- Records for this exercise
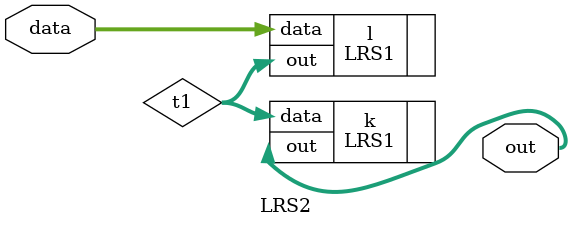
<source format=v>
module LRS2 (input [31:0] data, output [31:0] out);
   
   wire [31:0] t1;
   LRS1 l(.data(data),.out(t1));
   LRS1 k(.data(t1),.out(out));
   
endmodule 

</source>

- Task
Repeat only the lines from the one holding "module LRS2 (input" through the last line of the data.

- Output for this exercise
module LRS2 (input [31:0] data, output [31:0] out);
   
   wire [31:0] t1;
   LRS1 l(.data(data),.out(t1));
   LRS1 k(.data(t1),.out(out));
   
endmodule 

</source>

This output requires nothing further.